## PROBLEM STATEMENT
Reproduce the material below word for word, from its first line through the line containing "family: Nymphalidae". Include both of those lines and nothing past the second.

[Stored data]
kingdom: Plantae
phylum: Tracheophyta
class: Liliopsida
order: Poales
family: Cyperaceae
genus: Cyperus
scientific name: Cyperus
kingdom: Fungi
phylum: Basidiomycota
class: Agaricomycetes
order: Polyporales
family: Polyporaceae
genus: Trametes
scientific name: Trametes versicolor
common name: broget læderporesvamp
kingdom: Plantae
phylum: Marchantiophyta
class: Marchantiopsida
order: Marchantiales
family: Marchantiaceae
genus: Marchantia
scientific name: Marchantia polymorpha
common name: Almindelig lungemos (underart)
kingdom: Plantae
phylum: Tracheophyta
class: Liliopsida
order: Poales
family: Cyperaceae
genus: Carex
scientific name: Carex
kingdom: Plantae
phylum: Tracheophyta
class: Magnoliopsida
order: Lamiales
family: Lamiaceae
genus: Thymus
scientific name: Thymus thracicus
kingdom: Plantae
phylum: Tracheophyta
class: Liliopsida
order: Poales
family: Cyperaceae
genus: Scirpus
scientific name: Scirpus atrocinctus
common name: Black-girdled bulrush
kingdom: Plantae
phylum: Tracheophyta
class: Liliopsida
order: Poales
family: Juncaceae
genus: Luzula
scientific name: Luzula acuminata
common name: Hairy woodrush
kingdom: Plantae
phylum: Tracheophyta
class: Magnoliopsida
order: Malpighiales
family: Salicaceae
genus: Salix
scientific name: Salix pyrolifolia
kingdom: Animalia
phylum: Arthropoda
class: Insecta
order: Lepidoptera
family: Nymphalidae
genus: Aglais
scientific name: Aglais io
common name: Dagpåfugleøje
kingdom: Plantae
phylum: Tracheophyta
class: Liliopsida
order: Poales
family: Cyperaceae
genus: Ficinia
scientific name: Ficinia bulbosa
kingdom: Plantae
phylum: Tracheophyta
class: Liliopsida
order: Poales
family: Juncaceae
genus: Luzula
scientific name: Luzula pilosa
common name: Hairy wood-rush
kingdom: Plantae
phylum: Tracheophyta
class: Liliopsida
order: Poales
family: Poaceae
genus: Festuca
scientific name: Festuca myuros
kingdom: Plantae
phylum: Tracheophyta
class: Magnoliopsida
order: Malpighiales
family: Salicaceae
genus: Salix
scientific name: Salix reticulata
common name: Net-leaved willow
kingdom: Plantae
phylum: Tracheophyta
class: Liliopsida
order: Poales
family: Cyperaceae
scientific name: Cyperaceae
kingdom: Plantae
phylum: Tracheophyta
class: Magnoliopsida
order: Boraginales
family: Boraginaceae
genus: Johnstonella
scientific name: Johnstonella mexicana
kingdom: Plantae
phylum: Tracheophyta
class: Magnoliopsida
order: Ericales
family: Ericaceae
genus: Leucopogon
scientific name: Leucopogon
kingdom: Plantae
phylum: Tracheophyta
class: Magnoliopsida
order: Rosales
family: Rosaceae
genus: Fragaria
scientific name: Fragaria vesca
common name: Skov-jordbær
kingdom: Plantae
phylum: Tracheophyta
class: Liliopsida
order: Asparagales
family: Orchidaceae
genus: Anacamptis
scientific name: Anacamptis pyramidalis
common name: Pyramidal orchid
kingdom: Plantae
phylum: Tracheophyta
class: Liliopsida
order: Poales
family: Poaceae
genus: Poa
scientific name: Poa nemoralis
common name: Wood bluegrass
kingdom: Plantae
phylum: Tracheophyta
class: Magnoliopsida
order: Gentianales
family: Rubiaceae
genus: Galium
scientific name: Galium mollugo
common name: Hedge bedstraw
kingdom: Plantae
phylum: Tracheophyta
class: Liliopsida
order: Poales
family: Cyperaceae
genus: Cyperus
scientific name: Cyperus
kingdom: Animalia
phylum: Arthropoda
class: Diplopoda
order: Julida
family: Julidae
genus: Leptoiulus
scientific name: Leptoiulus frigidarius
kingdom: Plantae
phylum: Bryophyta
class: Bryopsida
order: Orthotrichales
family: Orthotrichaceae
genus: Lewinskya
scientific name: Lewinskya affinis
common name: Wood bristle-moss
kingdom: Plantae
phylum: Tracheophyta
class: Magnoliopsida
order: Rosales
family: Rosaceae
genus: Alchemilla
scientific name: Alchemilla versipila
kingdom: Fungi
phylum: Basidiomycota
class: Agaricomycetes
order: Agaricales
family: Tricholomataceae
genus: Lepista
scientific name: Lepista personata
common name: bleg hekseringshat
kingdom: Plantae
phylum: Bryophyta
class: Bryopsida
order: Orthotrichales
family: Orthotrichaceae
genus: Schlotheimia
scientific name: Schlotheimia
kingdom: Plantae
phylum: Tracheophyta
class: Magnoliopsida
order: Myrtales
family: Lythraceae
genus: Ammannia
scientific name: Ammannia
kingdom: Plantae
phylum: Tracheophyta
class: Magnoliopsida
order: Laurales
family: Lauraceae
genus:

## WRITTEN ANSWER
kingdom: Plantae
phylum: Tracheophyta
class: Liliopsida
order: Poales
family: Cyperaceae
genus: Cyperus
scientific name: Cyperus
kingdom: Fungi
phylum: Basidiomycota
class: Agaricomycetes
order: Polyporales
family: Polyporaceae
genus: Trametes
scientific name: Trametes versicolor
common name: broget læderporesvamp
kingdom: Plantae
phylum: Marchantiophyta
class: Marchantiopsida
order: Marchantiales
family: Marchantiaceae
genus: Marchantia
scientific name: Marchantia polymorpha
common name: Almindelig lungemos (underart)
kingdom: Plantae
phylum: Tracheophyta
class: Liliopsida
order: Poales
family: Cyperaceae
genus: Carex
scientific name: Carex
kingdom: Plantae
phylum: Tracheophyta
class: Magnoliopsida
order: Lamiales
family: Lamiaceae
genus: Thymus
scientific name: Thymus thracicus
kingdom: Plantae
phylum: Tracheophyta
class: Liliopsida
order: Poales
family: Cyperaceae
genus: Scirpus
scientific name: Scirpus atrocinctus
common name: Black-girdled bulrush
kingdom: Plantae
phylum: Tracheophyta
class: Liliopsida
order: Poales
family: Juncaceae
genus: Luzula
scientific name: Luzula acuminata
common name: Hairy woodrush
kingdom: Plantae
phylum: Tracheophyta
class: Magnoliopsida
order: Malpighiales
family: Salicaceae
genus: Salix
scientific name: Salix pyrolifolia
kingdom: Animalia
phylum: Arthropoda
class: Insecta
order: Lepidoptera
family: Nymphalidae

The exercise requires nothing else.